Only lines containing the string "elbow" belong in the answer; find them in the records and copy them.
──────────────────────────────
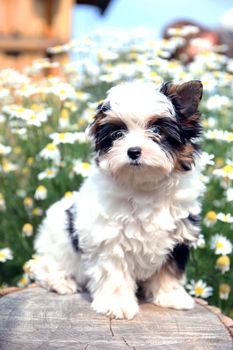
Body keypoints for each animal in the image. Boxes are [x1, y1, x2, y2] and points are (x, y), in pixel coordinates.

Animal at [29, 80, 204, 320]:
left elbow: (169, 270)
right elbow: (114, 273)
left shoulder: (179, 234)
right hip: (57, 244)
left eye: (157, 130)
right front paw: (117, 304)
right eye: (118, 134)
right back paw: (61, 282)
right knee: (44, 265)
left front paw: (171, 296)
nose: (133, 151)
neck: (144, 186)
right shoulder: (109, 239)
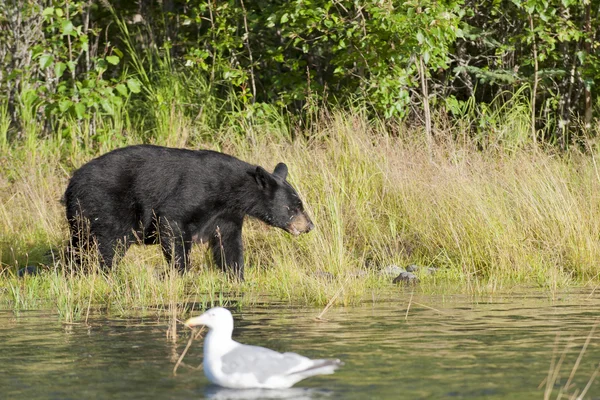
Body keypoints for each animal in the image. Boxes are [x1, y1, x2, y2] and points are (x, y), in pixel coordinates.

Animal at [63, 145, 312, 280]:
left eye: (300, 204)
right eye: (294, 207)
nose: (309, 226)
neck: (230, 191)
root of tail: (71, 183)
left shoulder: (227, 215)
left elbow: (229, 244)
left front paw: (236, 276)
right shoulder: (194, 193)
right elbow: (173, 224)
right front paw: (178, 272)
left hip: (82, 216)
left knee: (79, 245)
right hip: (105, 205)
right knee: (109, 245)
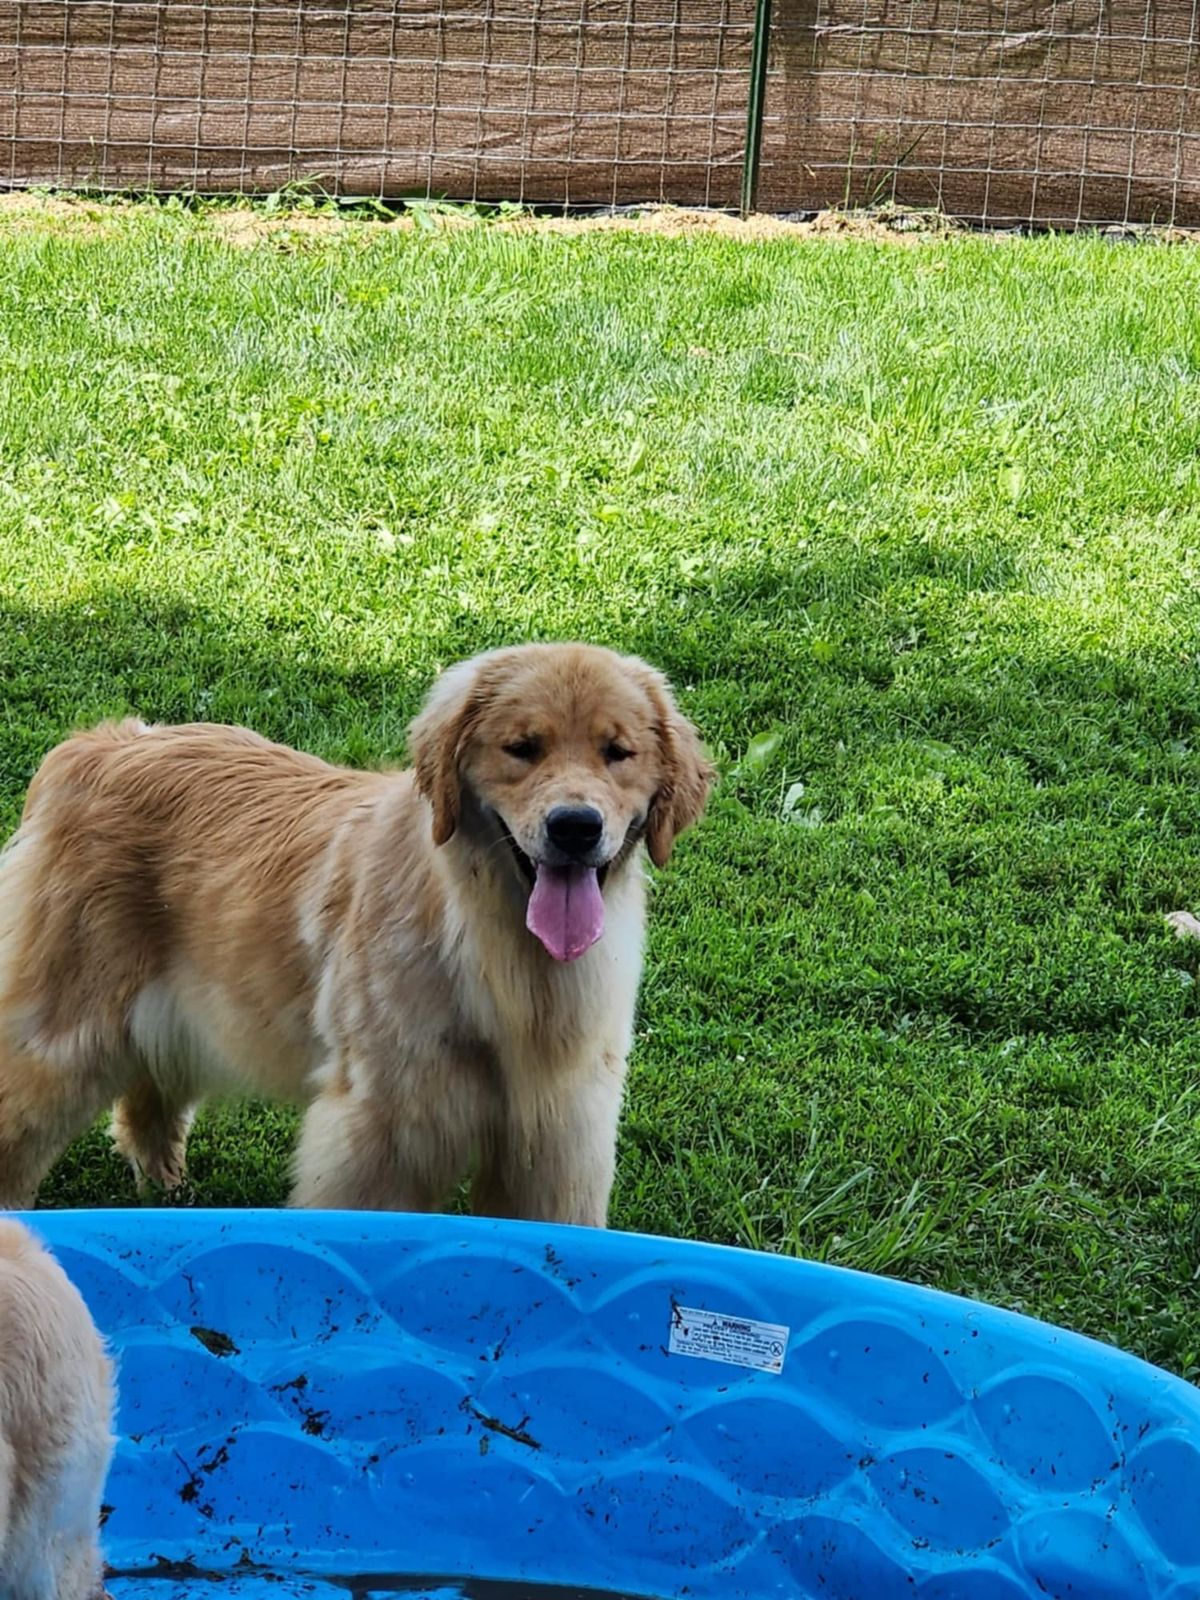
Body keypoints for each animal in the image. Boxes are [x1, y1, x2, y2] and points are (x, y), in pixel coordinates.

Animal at [0, 643, 713, 1223]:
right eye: (523, 749)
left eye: (617, 753)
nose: (575, 827)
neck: (490, 942)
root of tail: (100, 744)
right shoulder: (389, 1127)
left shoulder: (555, 1138)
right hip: (67, 1031)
──────────────────────────────
Solved exercise ->
left elbow: (169, 270)
right elbow: (114, 273)
left elbow: (229, 244)
right elbow: (173, 224)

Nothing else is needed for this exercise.